Task directions: The reply must contain exactly the lines below from the one with "een uitgave van BigSpark B.V." down to the one with "Проверка перед отправкой", both included, and nothing more; please omit the pictures.

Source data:
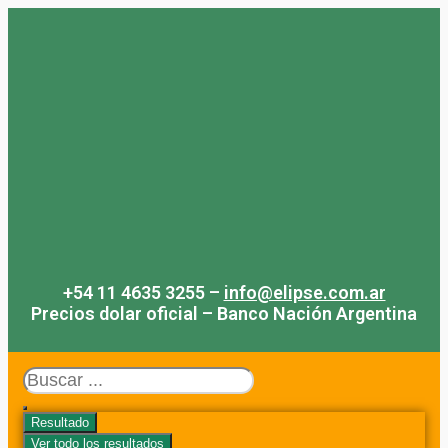
Saltar
al
contenido
+54 11 4635 3255 –
info@elipse.com.ar
Precios dolar oficial – Banco Nación Argentina
Search
...
Resultado
Ver todo los resultados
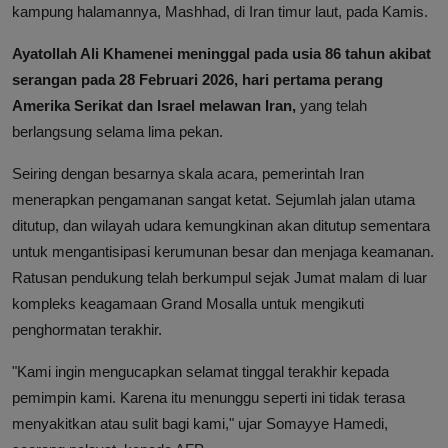
kampung halamannya, Mashhad, di Iran timur laut, pada Kamis.
Ayatollah Ali Khamenei meninggal pada usia 86 tahun akibat
serangan pada 28 Februari 2026, hari pertama perang
Amerika Serikat dan Israel melawan Iran,
yang telah
berlangsung selama lima pekan.
Seiring dengan besarnya skala acara, pemerintah Iran
menerapkan pengamanan sangat ketat. Sejumlah jalan utama
ditutup, dan wilayah udara kemungkinan akan ditutup sementara
untuk mengantisipasi kerumunan besar dan menjaga keamanan.
Ratusan pendukung telah berkumpul sejak Jumat malam di luar
kompleks keagamaan Grand Mosalla untuk mengikuti
penghormatan terakhir.
"Kami ingin mengucapkan selamat tinggal terakhir kepada
pemimpin kami. Karena itu menunggu seperti ini tidak terasa
menyakitkan atau sulit bagi kami," ujar Somayye Hamedi,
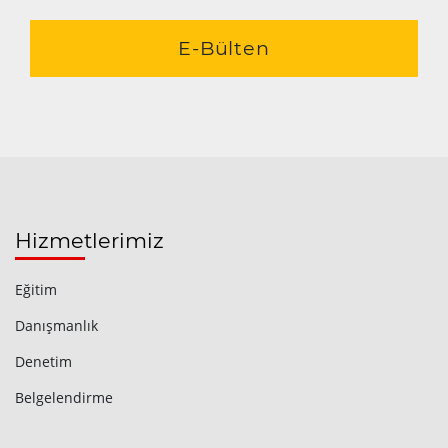
E-Bülten
Hizmetlerimiz
Eğitim
Danışmanlık
Denetim
Belgelendirme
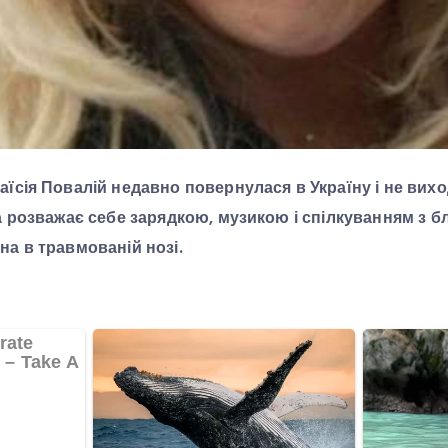
аїсія Повалій недавно повернулася в Україну і не вих
ка розважає себе зарядкою, музикою і спілкуванням з 
на в травмованій нозі.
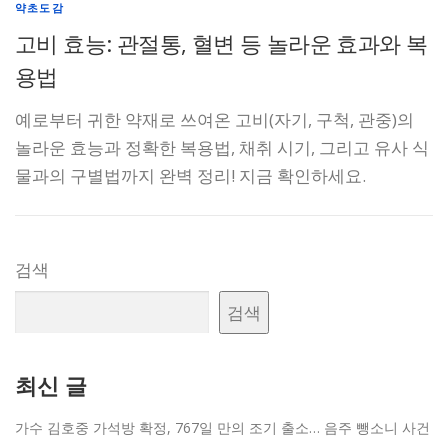
약초도감
고비 효능: 관절통, 혈변 등 놀라운 효과와 복
용법
예로부터 귀한 약재로 쓰여온 고비(자기, 구척, 관중)의
놀라운 효능과 정확한 복용법, 채취 시기, 그리고 유사 식
물과의 구별법까지 완벽 정리! 지금 확인하세요.
검색
검색
최신 글
가수 김호중 가석방 확정, 767일 만의 조기 출소… 음주 뺑소니 사건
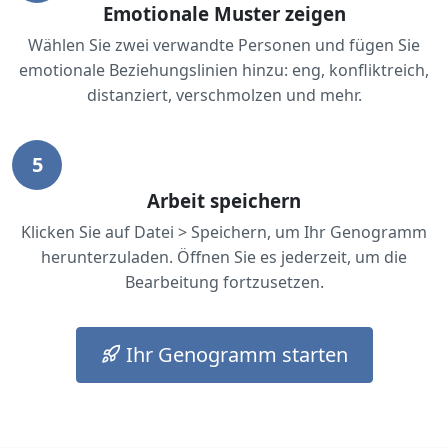
Emotionale Muster zeigen
Wählen Sie zwei verwandte Personen und fügen Sie
emotionale Beziehungslinien hinzu: eng, konfliktreich,
distanziert, verschmolzen und mehr.
5
Arbeit speichern
Klicken Sie auf Datei > Speichern, um Ihr Genogramm
herunterzuladen. Öffnen Sie es jederzeit, um die
Bearbeitung fortzusetzen.
Ihr Genogramm starten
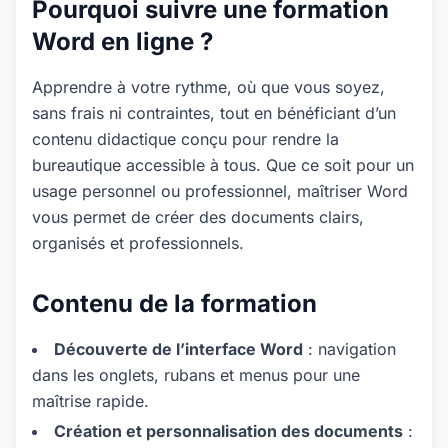
Pourquoi suivre une formation
Word en ligne ?
Apprendre à votre rythme, où que vous soyez,
sans frais ni contraintes, tout en bénéficiant d’un
contenu didactique conçu pour rendre la
bureautique accessible à tous. Que ce soit pour un
usage personnel ou professionnel, maîtriser Word
vous permet de créer des documents clairs,
organisés et professionnels.
Contenu de la formation
Découverte de l’interface Word
: navigation
dans les onglets, rubans et menus pour une
maîtrise rapide.
Création et personnalisation des documents
:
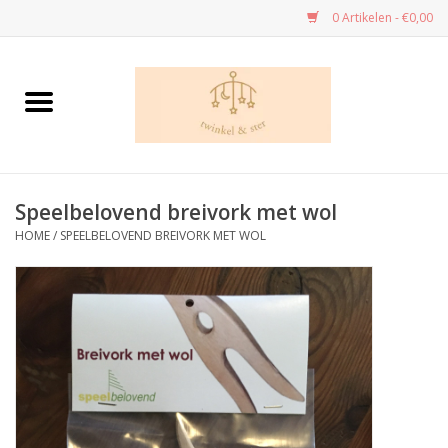
0 Artikelen - €0,00
Home
Danskledij
Speelbelovend breivork met wol
Dans - cadeau’s
HOME
/
SPEELBELOVEND BREIVORK MET WOL
Speelgoed
Kleuren en tekenen
Knutselen
Handwerk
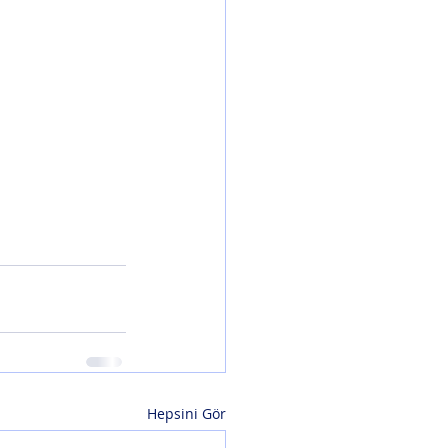
Hepsini Gör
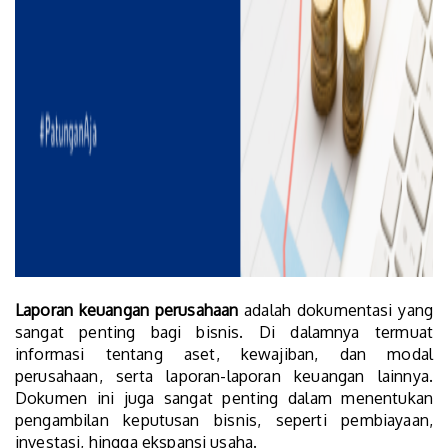
Laporan keuangan perusahaan
adalah dokumentasi yang
sangat penting bagi bisnis. Di dalamnya termuat
informasi tentang aset, kewajiban, dan modal
perusahaan, serta laporan-laporan keuangan lainnya.
Dokumen ini juga sangat penting dalam menentukan
pengambilan keputusan bisnis, seperti pembiayaan,
investasi, hingga ekspansi usaha.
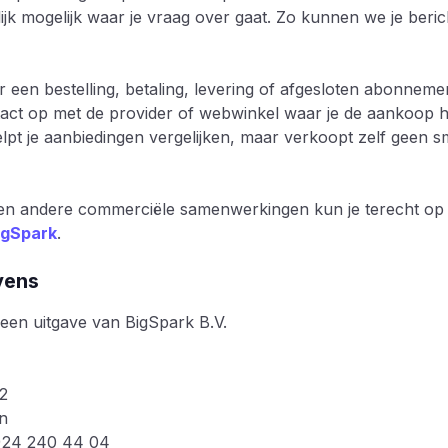
ijk mogelijk waar je vraag over gaat. Zo kunnen we je beric
r een bestelling, betaling, levering of afgesloten abonne
tact op met de provider of webwinkel waar je de aankoop 
pt je aanbiedingen vergelijken, maar verkoopt zelf geen 
en andere commerciële samenwerkingen kun je terecht op 
igSpark
.
vens
een uitgave van BigSpark B.V.
2
n
)24 240 44 04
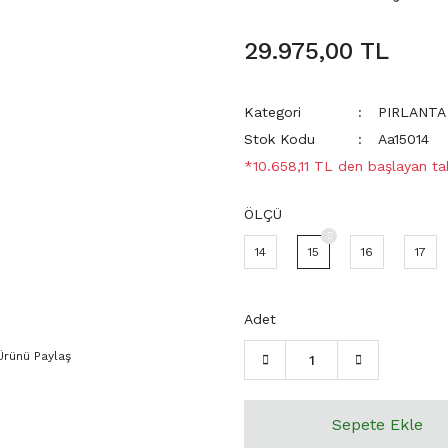
29.975,00 TL
Kategori
PIRLANTA
Stok Kodu
Aa15014
*10.658,11 TL den başlayan tak
ÖLÇÜ
14
15
16
17
Adet
Ürünü Paylaş
Sepete Ekle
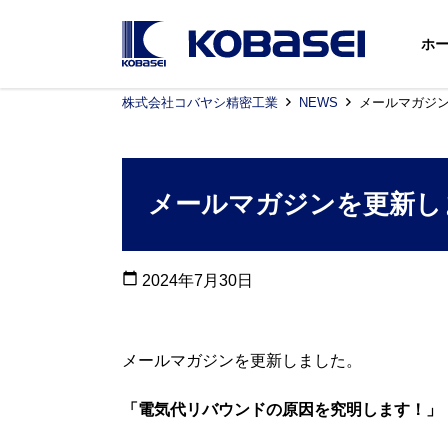
ホ
株式会社コバヤシ精密工業
NEWS
メールマガジ
メールマガジンを更新し
calendar_today
2024年7月30日
メールマガジンを更新しました。
「電気代リバウンドの原因を究明します！」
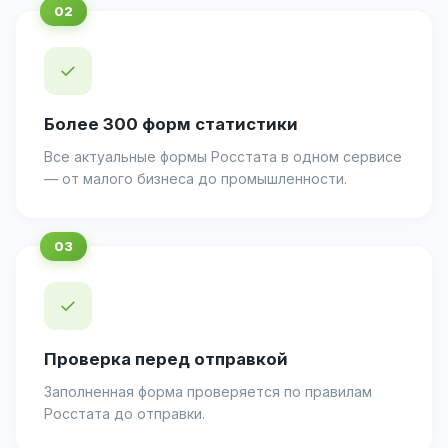
✓
Более 300 форм статистики
Все актуальные формы Росстата в одном сервисе
— от малого бизнеса до промышленности.
✓
Проверка перед отправкой
Заполненная форма проверяется по правилам
Росстата до отправки.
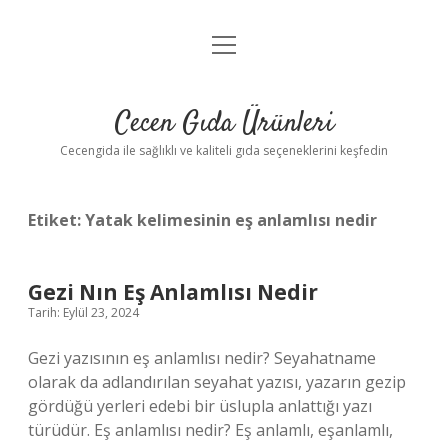
menüyü
Anasayfa
aç
Gizlilik Politikası
Cecen Gıda Ürünleri
Yasal Uyarı
Cecengida ile sağlıklı ve kaliteli gıda seçeneklerini keşfedin
Etiket:
Yatak kelimesinin eş anlamlısı nedir
Gezi Nın Eş Anlamlısı Nedir
Tarih: Eylül 23, 2024
Gezi yazısının eş anlamlısı nedir? Seyahatname
olarak da adlandırılan seyahat yazısı, yazarın gezip
gördüğü yerleri edebi bir üslupla anlattığı yazı
türüdür. Eş anlamlısı nedir? Eş anlamlı, eşanlamlı,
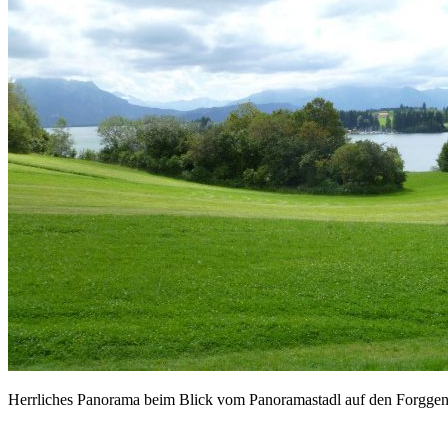
Herrliches Panorama beim Blick vom Panoramastadl auf den Forgge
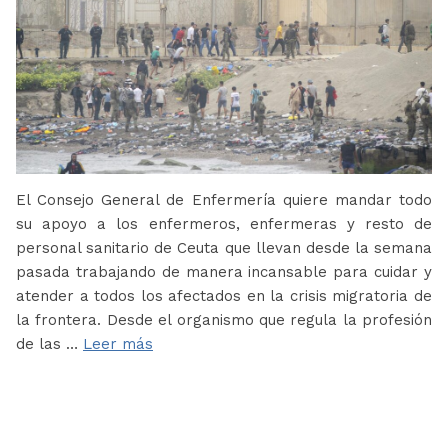
El Consejo General de Enfermería quiere mandar todo
su apoyo a los enfermeros, enfermeras y resto de
personal sanitario de Ceuta que llevan desde la semana
pasada trabajando de manera incansable para cuidar y
atender a todos los afectados en la crisis migratoria de
la frontera. Desde el organismo que regula la profesión
de las …
Leer más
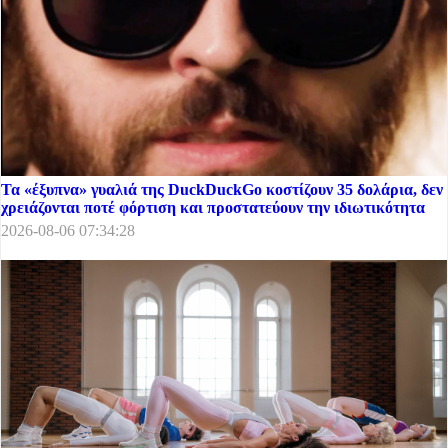
Τα «έξυπνα» γυαλιά της DuckDuckGo κοστίζουν 35 δολάρια, δεν
χρειάζονται ποτέ φόρτιση και προστατεύουν την ιδιωτικότητα
2026-08-06 07:34:28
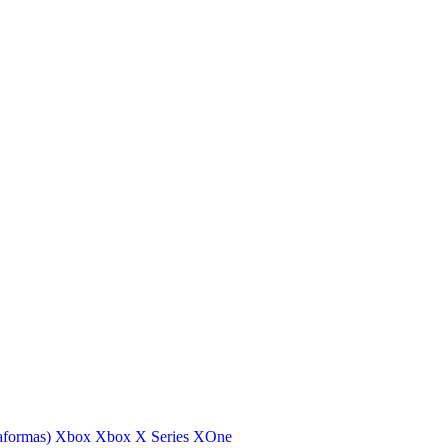
aformas)
Xbox
Xbox X Series
XOne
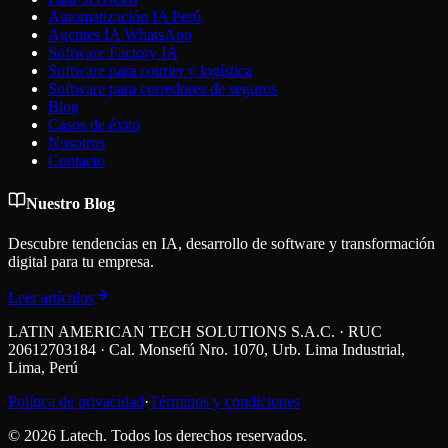
Automatización IA Perú
Agentes IA WhatsApp
Software Factory IA
Software para courier y logística
Software para corredores de seguros
Blog
Casos de éxito
Nosotros
Contacto
Nuestro Blog
Descubre tendencias en IA, desarrollo de software y transformación
digital para tu empresa.
Leer artículos
LATIN AMERICAN TECH SOLUTIONS S.A.C. · RUC
20612703184 · Cal. Monsefú Nro. 1070, Urb. Lima Industrial,
Lima, Perú
Política de privacidad
·
Términos y condiciones
©
2026
Latech. Todos los derechos reservados.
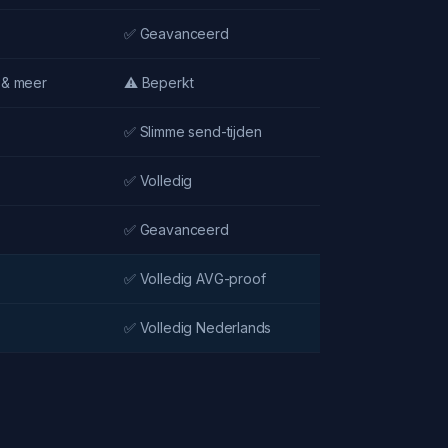
✅ Geavanceerd
 & meer
⚠️ Beperkt
✅ Slimme send-tijden
✅ Volledig
✅ Geavanceerd
✅ Volledig AVG-proof
✅ Volledig Nederlands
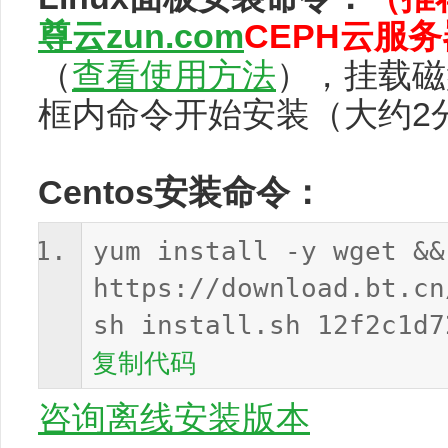
尊云zun.com
CEPH
云服务
（
查看使用方法
），挂载磁
框内命令开始安装（大约2
Centos安装命令：
yum install -y wget &&
https://download.bt.cn
sh install.sh 12f2c1d7
复制代码
咨询离线安装版本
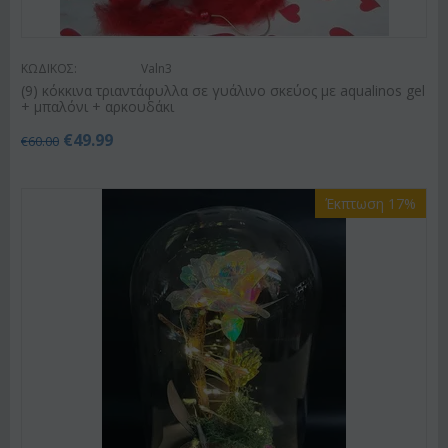
ΚΩΔΙΚΟΣ:
Valn3
(9) κόκκινα τριαντάφυλλα σε γυάλινο σκεύος με aqualinos gel
+ μπαλόνι + αρκουδάκι
€
49.99
€
60.00
Έκπτωση 17%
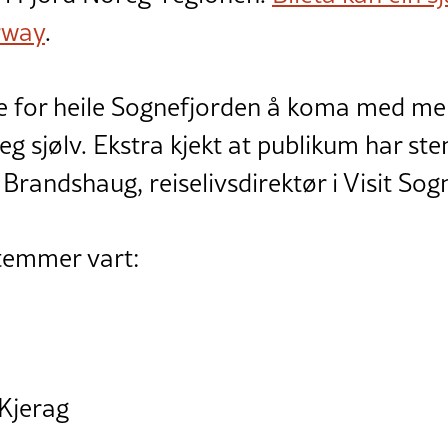
rway
.
e for heile Sognefjorden å koma med mell
 seg sjølv. Ekstra kjekt at publikum har s
e Brandshaug, reiselivsdirektør i Visit Sog
stemmer vart:
 Kjerag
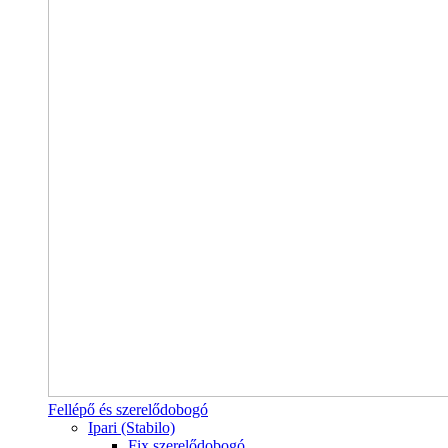
Fellépő és szerelődobogó
Ipari (Stabilo)
Fix szerelődobogó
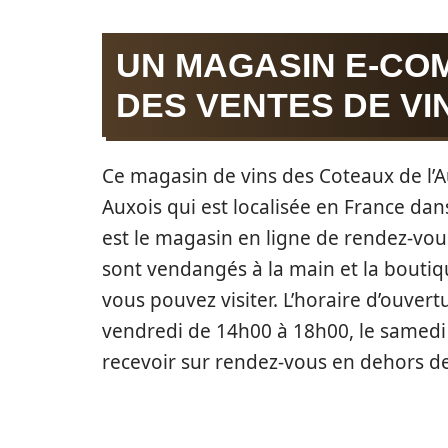
UN MAGASIN E-CO
DES VENTES DE VI
Ce magasin de vins des Coteaux de l’Aux
Auxois qui est localisée en France dan
est le magasin en ligne de rendez-vous
sont vendangés à la main et la bout
vous pouvez visiter. L’horaire d’ouver
vendredi de 14h00 à 18h00, le samedi 
recevoir sur rendez-vous en dehors de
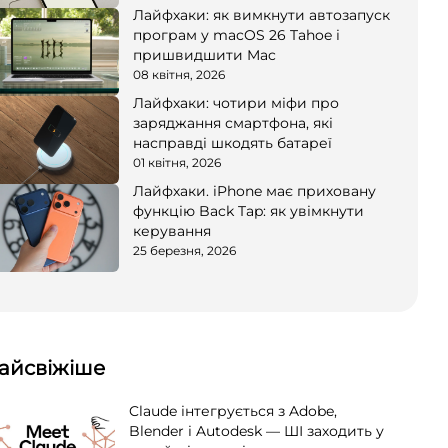
Лайфхаки: як вимкнути автозапуск
програм у macOS 26 Tahoe і
пришвидшити Mac
08 квітня, 2026
Лайфхаки: чотири міфи про
заряджання смартфона, які
насправді шкодять батареї
01 квітня, 2026
Лайфхаки. iPhone має приховану
функцію Back Tap: як увімкнути
керування
25 березня, 2026
айсвіжіше
Claude інтегрується з Adobe,
Blender і Autodesk — ШІ заходить у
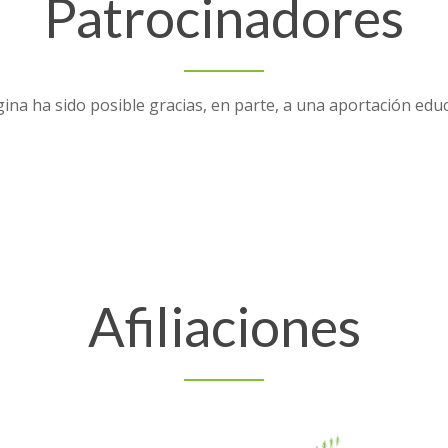
Patrocinadores
ina ha sido posible gracias, en parte, a una aportación edu
Afiliaciones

Expected answer:
een uitgave van BigSpark B.V.
2
n
)24 240 44 04
29.975,00 TL
Kategori
PIRLANTA
Stok Kodu
Aa15014
*10.658,11 TL den başlayan tak
ÖLÇÜ
14
15
16
17
Adet
Ürünü Paylaş
Sepete Ekle
ホ
株式会社コバヤシ精密工業
NEWS
メールマガジ
メールマガジンを更新し
calendar_today
2024年7月30日
メールマガジンを更新しました。
「電気代リバウンドの原因を究明します！」
✓
Более 300 форм статистики
Все актуальные формы Росстата в одном сервисе
— от малого бизнеса до промышленности.
✓
Проверка перед отправкой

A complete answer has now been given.